# Task
Given the material below, return only the lines starting at the line with "Malta | MT | | | |" and ending at the line with "Switzerland | CH |", exactly as they appear.

# Given records
=== Section Start ===

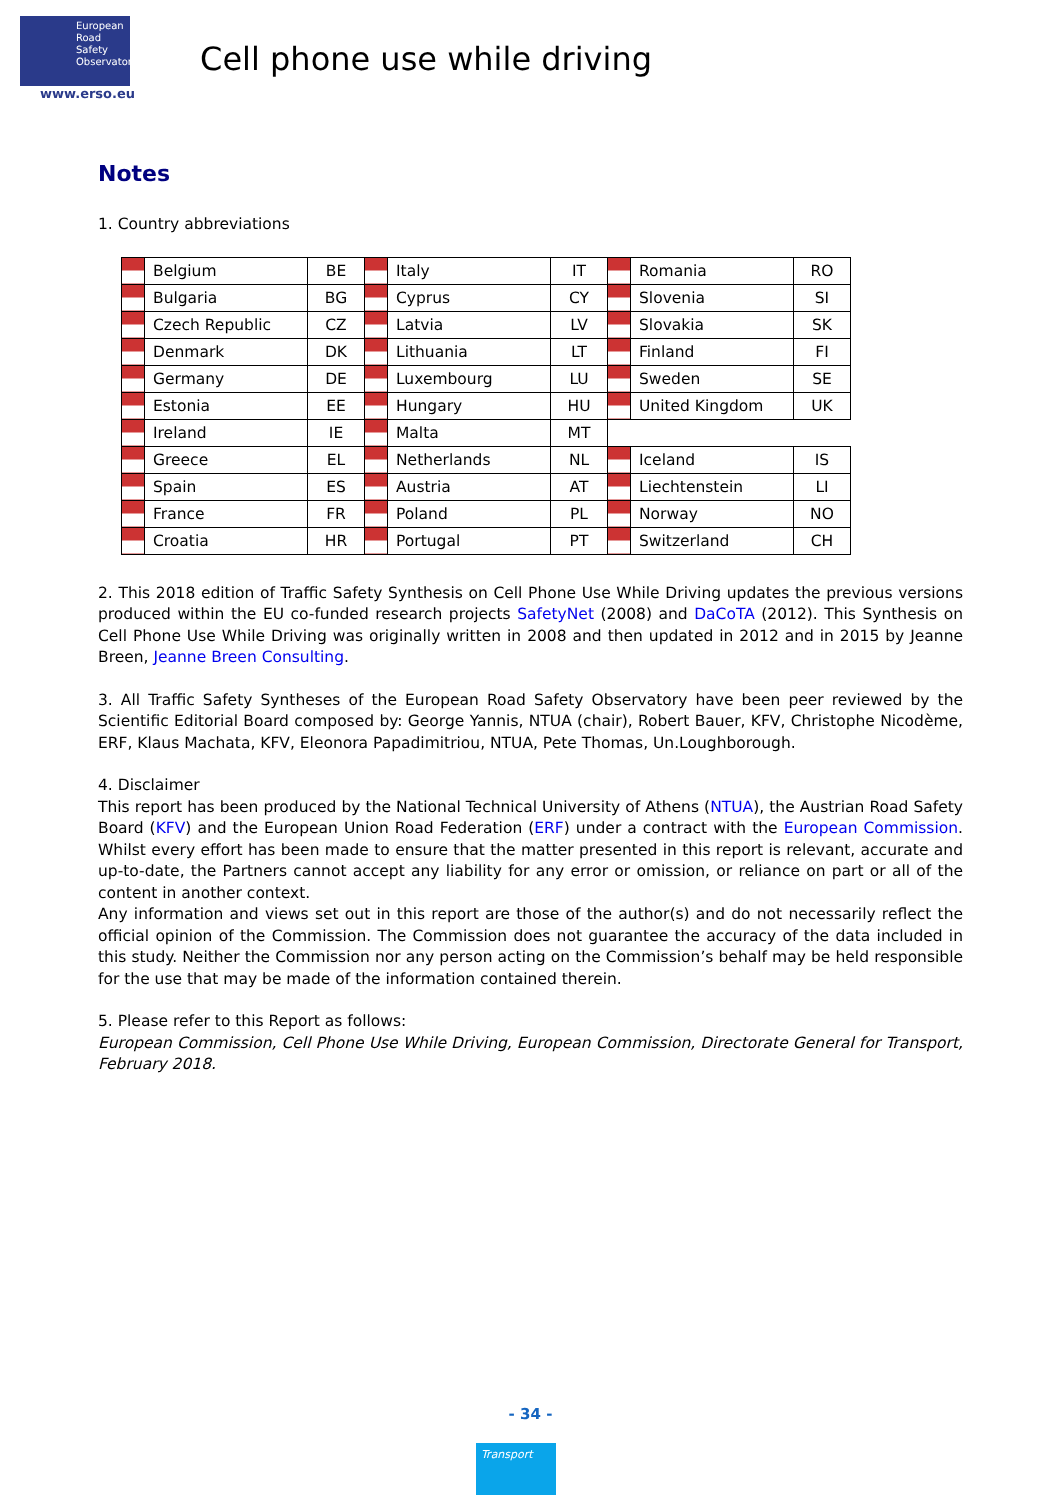European
Road
Safety
Observatory
www.erso.eu
Cell phone use while driving
Notes
1. Country abbreviations
| | Belgium | BE | | Italy | IT | | Romania | RO |
| | Bulgaria | BG | | Cyprus | CY | | Slovenia | SI |
| | Czech Republic | CZ | | Latvia | LV | | Slovakia | SK |
| | Denmark | DK | | Lithuania | LT | | Finland | FI |
| | Germany | DE | | Luxembourg | LU | | Sweden | SE |
| | Estonia | EE | | Hungary | HU | | United Kingdom | UK |
| | Ireland | IE | | Malta | MT | | | |
| | Greece | EL | | Netherlands | NL | | Iceland | IS |
| | Spain | ES | | Austria | AT | | Liechtenstein | LI |
| | France | FR | | Poland | PL | | Norway | NO |
| | Croatia | HR | | Portugal | PT | | Switzerland | CH |
2. This 2018 edition of Traffic Safety Synthesis on Cell Phone Use While Driving updates the previous versions produced within the EU co-funded research projects SafetyNet (2008) and DaCoTA (2012). This Synthesis on Cell Phone Use While Driving was originally written in 2008 and then updated in 2012 and in 2015 by Jeanne Breen, Jeanne Breen Consulting.
3. All Traffic Safety Syntheses of the European Road Safety Observatory have been peer reviewed by the Scientific Editorial Board composed by: George Yannis, NTUA (chair), Robert Bauer, KFV, Christophe Nicodème, ERF, Klaus Machata, KFV, Eleonora Papadimitriou, NTUA, Pete Thomas, Un.Loughborough.
4. Disclaimer
This report has been produced by the National Technical University of Athens (NTUA), the Austrian Road Safety Board (KFV) and the European Union Road Federation (ERF) under a contract with the European Commission. Whilst every effort has been made to ensure that the matter presented in this report is relevant, accurate and up-to-date, the Partners cannot accept any liability for any error or omission, or reliance on part or all of the content in another context.
Any information and views set out in this report are those of the author(s) and do not necessarily reflect the official opinion of the Commission. The Commission does not guarantee the accuracy of the data included in this study. Neither the Commission nor any person acting on the Commission’s behalf may be held responsible for the use that may be made of the information contained therein.
5. Please refer to this Report as follows:
European Commission, Cell Phone Use While Driving, European Commission, Directorate General for Transport, February 2018.
- 34 -
Transport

=== Section End ===

# Answer to the problem
| | Ireland | IE | | Malta | MT | | | |
| | Greece | EL | | Netherlands | NL | | Iceland | IS |
| | Spain | ES | | Austria | AT | | Liechtenstein | LI |
| | France | FR | | Poland | PL | | Norway | NO |
| | Croatia | HR | | Portugal | PT | | Switzerland | CH |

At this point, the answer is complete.